Consider a very large undirected graph of Email Networks. The nodes (or vertices) represent email addresses, and an edge represents the fact that there was at least one email in at least one direction between the two addresses.

Question

Consider a very large undirected graph of Email Networks. The nodes (or vertices) represent email addresses, and an edge represents the fact that there was at least one email in at least one direction between the two addresses.

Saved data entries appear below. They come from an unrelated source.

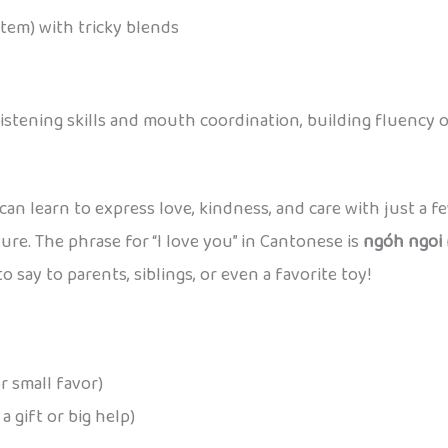
stem) with tricky blends
stening skills and mouth coordination, building fluency o
can learn to express love, kindness, and care with just a fe
ure. The phrase for “I love you” in Cantonese is
ngóh ngoi 
 to say to parents, siblings, or even a favorite toy!
r small favor)
 gift or big help)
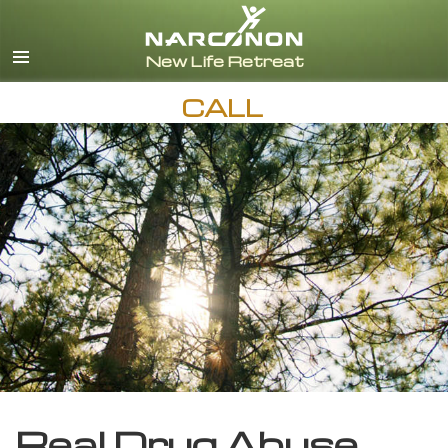
English
CALL
Real Drug Abuse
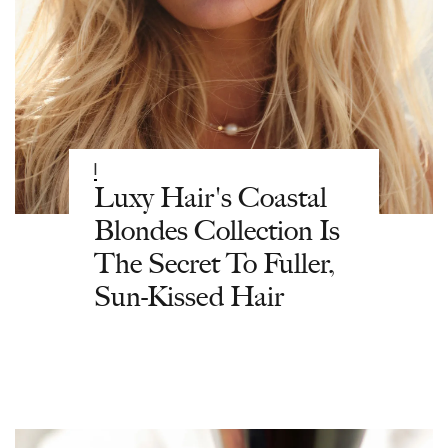
|
Luxy Hair's Coastal
Blondes Collection Is
The Secret To Fuller,
Sun-Kissed Hair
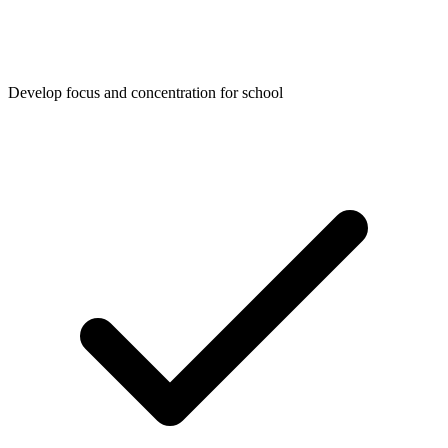
Develop focus and concentration for school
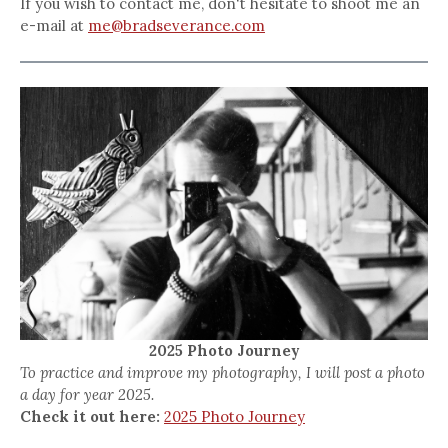
If you wish to contact me, don't hesitate to shoot me an
e-mail at
me@bradseverance.com
2025 Photo Journey
To practice and improve my photography, I will post a photo
a day for year 2025.
Check it out here:
2025 Photo Journey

Which technique will you use for representation of the above mentioned Graph in a computer program for its manipulation?

Answer 1

Hints:

Properties of the given dataset:

1. Could have a large number of nodes.
2. Generally very large and sparce.
3. Requires relatively efficient search algorithm given a node.
4. In general, contains cycles.

Since cycles are present, we can safely eliminate trees. Lists are not useful since the number of branches is not constant. Consider matrix (each column/row is a node, intersection determines edges) but matrices are not space efficient.
Hash tables should provide an efficient storage, as well as rapid searches.

Answer 2

I would use 2 flat tables.

Address (AddressID*, Email)

Connection (Address1*, Address2*)

Address1 will be the ID number that is numerically lower of the pair.

Answer 3

In order to represent the email network graph in a computer program, there are several techniques you can consider. Here are some commonly used techniques:

1. Adjacency Matrix: This is a two-dimensional array where the rows and columns represent the email addresses, and the values in the matrix indicate whether an edge exists between two addresses. This representation is efficient for dense graphs but can be memory-intensive for sparse graphs.

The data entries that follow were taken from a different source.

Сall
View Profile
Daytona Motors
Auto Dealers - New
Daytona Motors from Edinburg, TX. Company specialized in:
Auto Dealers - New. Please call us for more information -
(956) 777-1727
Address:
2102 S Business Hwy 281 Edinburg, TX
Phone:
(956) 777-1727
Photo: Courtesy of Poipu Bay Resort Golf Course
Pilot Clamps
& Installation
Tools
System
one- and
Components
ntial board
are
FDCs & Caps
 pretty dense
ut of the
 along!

2. Adjacency List: This representation uses a dictionary or an array where each email address is associated with a list of its neighboring addresses. This approach is memory-efficient, especially for sparse graphs, but may require extra time for searching or checking for the existence of an edge.

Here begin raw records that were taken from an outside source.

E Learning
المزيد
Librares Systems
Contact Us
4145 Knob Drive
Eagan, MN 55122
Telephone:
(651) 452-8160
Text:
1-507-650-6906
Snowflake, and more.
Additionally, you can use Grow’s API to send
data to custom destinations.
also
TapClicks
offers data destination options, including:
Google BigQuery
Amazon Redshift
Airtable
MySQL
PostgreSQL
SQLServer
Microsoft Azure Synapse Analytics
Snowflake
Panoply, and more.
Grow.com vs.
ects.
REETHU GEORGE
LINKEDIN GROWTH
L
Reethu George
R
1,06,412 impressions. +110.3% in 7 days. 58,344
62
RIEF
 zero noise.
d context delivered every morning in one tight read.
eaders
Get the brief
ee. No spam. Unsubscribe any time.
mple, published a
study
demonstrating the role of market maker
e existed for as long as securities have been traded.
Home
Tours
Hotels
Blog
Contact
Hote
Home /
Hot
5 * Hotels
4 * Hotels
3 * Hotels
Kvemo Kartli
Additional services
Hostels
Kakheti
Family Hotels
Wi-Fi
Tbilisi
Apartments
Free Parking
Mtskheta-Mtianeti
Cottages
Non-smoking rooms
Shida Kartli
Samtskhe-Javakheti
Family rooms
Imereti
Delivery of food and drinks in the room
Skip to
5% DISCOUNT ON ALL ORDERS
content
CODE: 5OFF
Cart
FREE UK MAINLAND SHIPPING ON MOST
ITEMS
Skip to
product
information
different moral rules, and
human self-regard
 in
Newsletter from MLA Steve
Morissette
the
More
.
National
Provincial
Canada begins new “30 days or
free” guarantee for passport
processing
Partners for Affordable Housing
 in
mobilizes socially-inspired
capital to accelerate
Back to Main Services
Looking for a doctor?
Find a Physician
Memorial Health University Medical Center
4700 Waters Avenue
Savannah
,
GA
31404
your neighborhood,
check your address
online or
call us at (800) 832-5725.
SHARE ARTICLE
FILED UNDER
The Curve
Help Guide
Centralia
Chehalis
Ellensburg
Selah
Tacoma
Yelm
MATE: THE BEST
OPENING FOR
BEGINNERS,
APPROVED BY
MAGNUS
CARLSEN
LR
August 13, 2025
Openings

3. Edge List: This approach creates a list or an array that contains all the edges in the graph. Each entry in the list represents an edge, and it includes the source and destination email addresses. This representation is simple, but it can be less efficient for certain graph operations.

Your choice of representation depends on the specific requirements of your program. If memory efficiency is a concern and the graph is sparse, you may prefer using the adjacency list. If you need quick access to determine whether an edge exists, the adjacency matrix could be a better choice. The edge list is suitable if you primarily need to iterate over all edges.

Consider the characteristics of your email network graph, such as size, density, and the tasks you need to perform, to determine which technique will suit your program the best.